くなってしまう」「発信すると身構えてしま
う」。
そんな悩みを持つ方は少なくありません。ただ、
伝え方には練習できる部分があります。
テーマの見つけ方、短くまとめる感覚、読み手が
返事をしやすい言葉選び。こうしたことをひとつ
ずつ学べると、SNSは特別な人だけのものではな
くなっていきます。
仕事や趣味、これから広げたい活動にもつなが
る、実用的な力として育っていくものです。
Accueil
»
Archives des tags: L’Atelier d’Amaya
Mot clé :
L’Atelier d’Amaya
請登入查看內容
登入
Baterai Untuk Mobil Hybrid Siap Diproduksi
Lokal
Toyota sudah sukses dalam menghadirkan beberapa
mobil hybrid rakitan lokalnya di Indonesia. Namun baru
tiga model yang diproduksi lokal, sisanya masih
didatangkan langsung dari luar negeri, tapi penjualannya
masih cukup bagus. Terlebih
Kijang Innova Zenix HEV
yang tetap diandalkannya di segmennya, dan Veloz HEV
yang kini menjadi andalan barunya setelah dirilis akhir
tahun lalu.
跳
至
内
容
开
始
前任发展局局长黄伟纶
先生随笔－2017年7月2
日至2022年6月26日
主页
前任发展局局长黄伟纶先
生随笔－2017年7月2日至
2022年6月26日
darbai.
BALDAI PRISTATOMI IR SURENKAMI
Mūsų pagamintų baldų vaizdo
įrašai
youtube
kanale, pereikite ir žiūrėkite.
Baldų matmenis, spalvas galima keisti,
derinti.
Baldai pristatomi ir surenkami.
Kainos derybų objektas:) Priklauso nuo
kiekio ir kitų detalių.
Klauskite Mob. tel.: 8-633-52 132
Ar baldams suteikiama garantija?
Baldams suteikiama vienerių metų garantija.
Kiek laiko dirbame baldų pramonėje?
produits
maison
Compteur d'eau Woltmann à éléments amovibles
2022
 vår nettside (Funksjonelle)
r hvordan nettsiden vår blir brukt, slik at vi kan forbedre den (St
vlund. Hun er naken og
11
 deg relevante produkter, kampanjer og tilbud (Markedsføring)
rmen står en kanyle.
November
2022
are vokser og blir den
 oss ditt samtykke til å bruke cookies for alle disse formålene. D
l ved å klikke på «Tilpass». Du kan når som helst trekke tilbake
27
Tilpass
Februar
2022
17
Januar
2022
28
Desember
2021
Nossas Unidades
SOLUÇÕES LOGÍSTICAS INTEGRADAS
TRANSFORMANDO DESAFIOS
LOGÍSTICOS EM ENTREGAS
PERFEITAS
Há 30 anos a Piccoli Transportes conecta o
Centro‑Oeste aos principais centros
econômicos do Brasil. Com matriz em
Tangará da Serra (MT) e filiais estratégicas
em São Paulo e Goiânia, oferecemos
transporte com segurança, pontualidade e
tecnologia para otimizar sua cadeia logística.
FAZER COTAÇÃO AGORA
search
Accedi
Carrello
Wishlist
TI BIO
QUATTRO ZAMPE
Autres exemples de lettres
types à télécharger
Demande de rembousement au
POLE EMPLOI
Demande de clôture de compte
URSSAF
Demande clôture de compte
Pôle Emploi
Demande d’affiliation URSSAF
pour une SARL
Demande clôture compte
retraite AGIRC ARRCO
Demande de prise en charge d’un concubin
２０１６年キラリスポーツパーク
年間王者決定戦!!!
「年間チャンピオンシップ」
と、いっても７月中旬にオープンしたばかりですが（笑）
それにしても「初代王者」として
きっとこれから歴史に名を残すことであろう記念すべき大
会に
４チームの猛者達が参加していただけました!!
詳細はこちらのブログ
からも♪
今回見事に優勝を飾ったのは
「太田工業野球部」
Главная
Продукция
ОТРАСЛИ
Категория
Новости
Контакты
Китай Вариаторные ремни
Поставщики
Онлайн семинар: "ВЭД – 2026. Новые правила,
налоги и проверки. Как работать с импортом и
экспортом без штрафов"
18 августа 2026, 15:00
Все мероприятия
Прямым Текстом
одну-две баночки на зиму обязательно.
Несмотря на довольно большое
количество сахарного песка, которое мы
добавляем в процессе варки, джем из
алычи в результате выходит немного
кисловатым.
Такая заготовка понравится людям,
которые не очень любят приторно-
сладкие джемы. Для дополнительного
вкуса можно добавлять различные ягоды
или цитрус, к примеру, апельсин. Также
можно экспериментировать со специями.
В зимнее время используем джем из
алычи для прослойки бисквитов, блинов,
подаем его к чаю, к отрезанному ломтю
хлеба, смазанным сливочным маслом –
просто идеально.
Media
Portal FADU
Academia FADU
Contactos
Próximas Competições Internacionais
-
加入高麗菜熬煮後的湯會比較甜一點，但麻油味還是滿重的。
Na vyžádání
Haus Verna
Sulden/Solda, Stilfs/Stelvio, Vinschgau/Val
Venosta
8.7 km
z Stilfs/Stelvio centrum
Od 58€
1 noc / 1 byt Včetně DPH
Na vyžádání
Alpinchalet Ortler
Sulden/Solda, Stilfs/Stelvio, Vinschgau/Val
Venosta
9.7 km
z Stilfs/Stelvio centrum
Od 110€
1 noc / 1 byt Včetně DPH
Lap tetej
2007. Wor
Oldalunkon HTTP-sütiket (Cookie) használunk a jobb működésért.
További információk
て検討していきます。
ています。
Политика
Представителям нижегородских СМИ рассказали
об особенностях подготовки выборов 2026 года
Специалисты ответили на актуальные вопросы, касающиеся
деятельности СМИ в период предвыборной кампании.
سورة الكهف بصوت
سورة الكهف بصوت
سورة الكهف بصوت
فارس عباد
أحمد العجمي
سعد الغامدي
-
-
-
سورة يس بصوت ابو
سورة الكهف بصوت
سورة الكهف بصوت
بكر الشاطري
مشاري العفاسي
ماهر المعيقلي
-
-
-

○ ○ ○ ○

Which lines in the data above contain the string "Demande"? Find every one and copy it out, treating uppercase and lowercase as different.

**RESPONSE:**
Demande de rembousement au
Demande de clôture de compte
Demande clôture de compte
Demande d’affiliation URSSAF
Demande clôture compte
Demande de prise en charge d’un concubin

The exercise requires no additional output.